Before that realisation I happily bought into that “board games are social” line. But that seems to me a quaint, self serving myth. Board games are only social in a dreadfully restrictive manner, totally isolated to play itself. There are too many times that I’ve been out with friends to play, and got home, and been asked “how is so and so? how are their kids?” and I’ve not been able to answer. That’s sad, but I kept on justifying it to myself by thinking about how much we talked and interacted. But all we talked about was the game, and what happened in the game. Board games are a great tool to organise your socialising around, but it’s too easy to let them dictate your interactions completely.
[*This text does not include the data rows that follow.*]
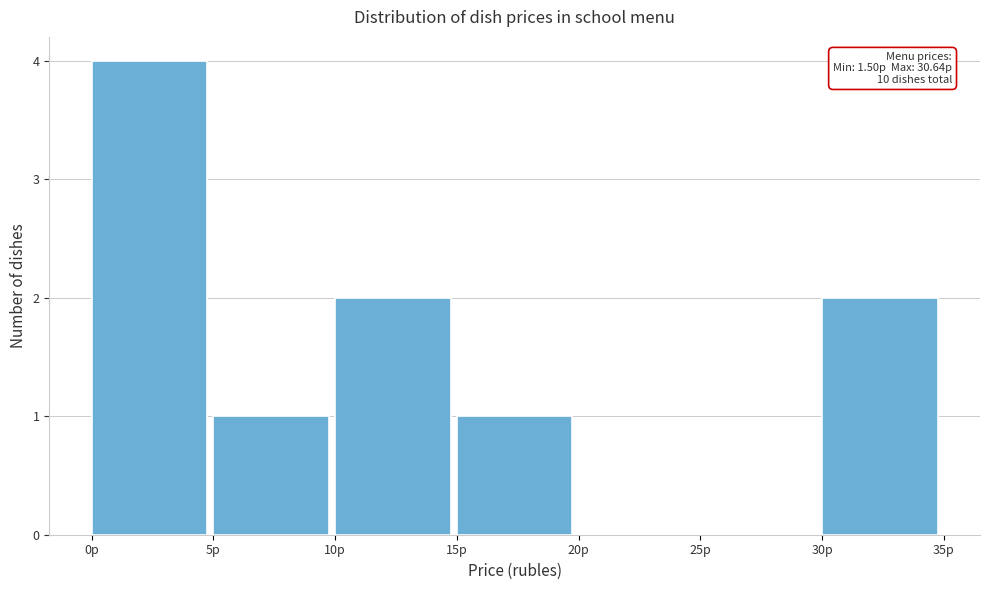

Over which range of the x-axis is the bar tallest?

0 to 5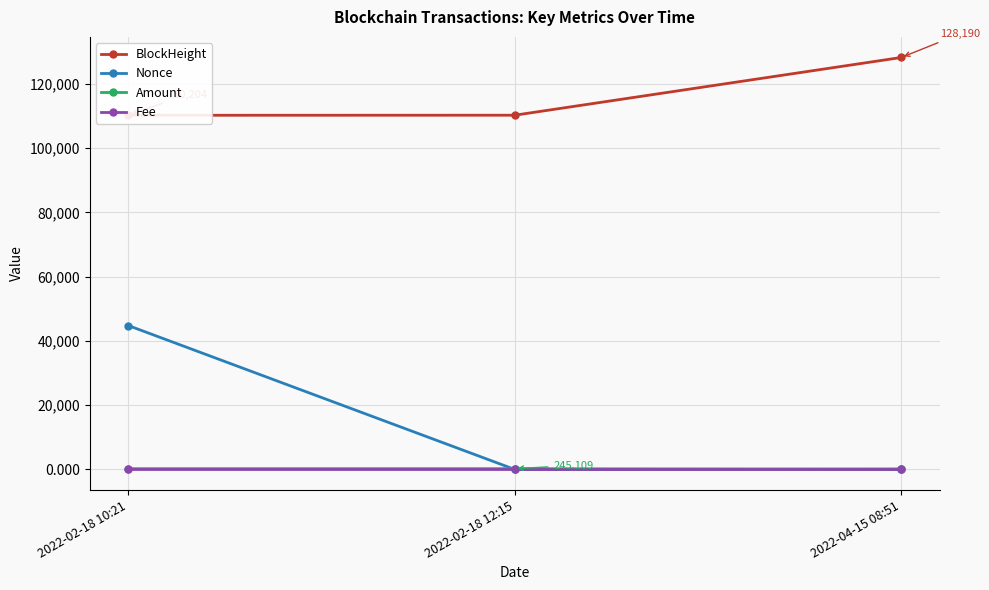

Does the chart display data point markers on the line(s)?

Yes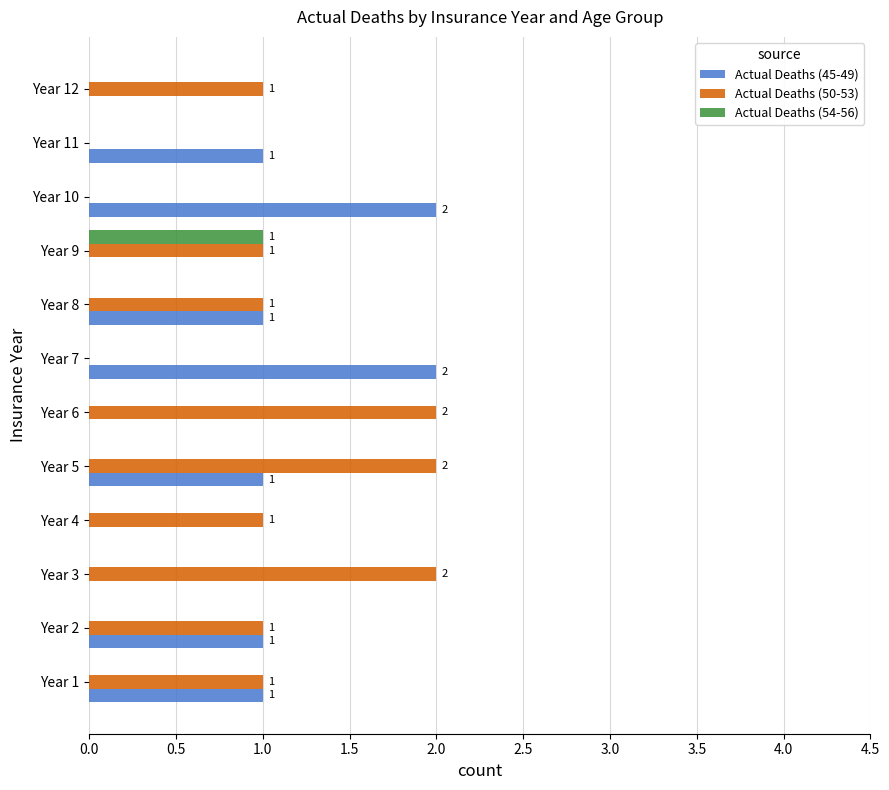

Is it true that Actual Deaths (50-53) equals 1 at Year 7?

False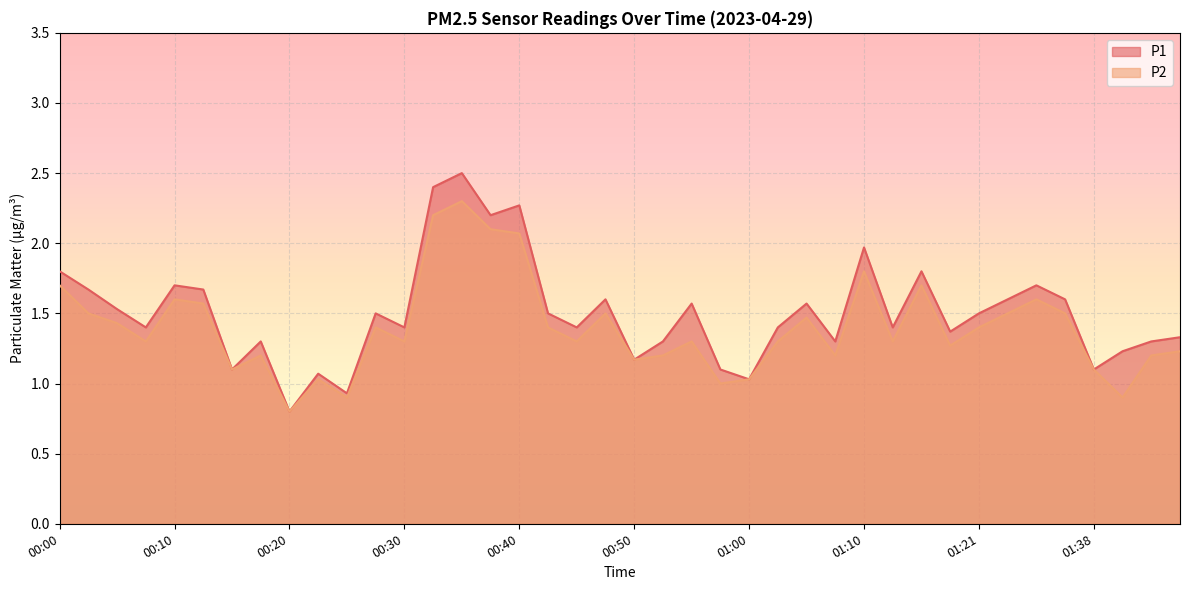

Which category has the highest value in the P1 series?

00:35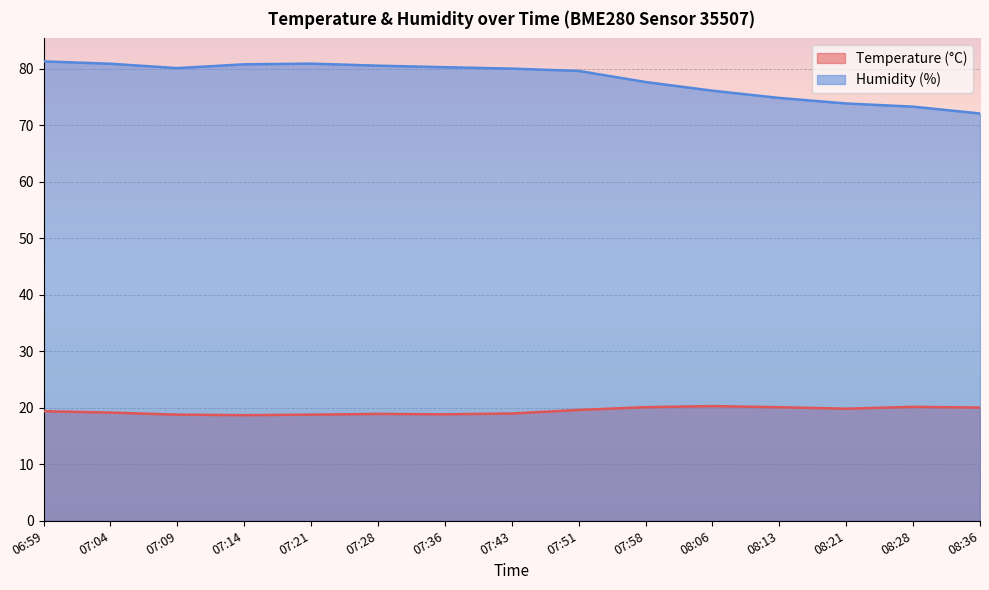

Is the value of Humidity (%) at 08:21 greater than the value of Temperature (°C) at 06:59?

Yes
Could we do anything about this? Yes, if we wanted to. It'd help is board gaming was more of a common culltural touchstone than it is. But a lot of hobby gamers have a worryingly narrow definition of what constitutes a board game. There are many games on the fringes of the hobby scene that encourage genuine sociability and imagination, such as the excellent storytelling game Once Upon A Time, or the emerging scene in mass-participation social games to look to for inspiration, all of which a lot of hobbyists would turn up their noses at for being too imprecise or poorly defined. But then again there more important question is, do we want to? There's nothing particularly wrong with game experinces being escapist, introverted or non-social. But perhaps it's about time that we stopped pretending they were not those things, and kidding ourselves that they're a substitute for genuine socialising.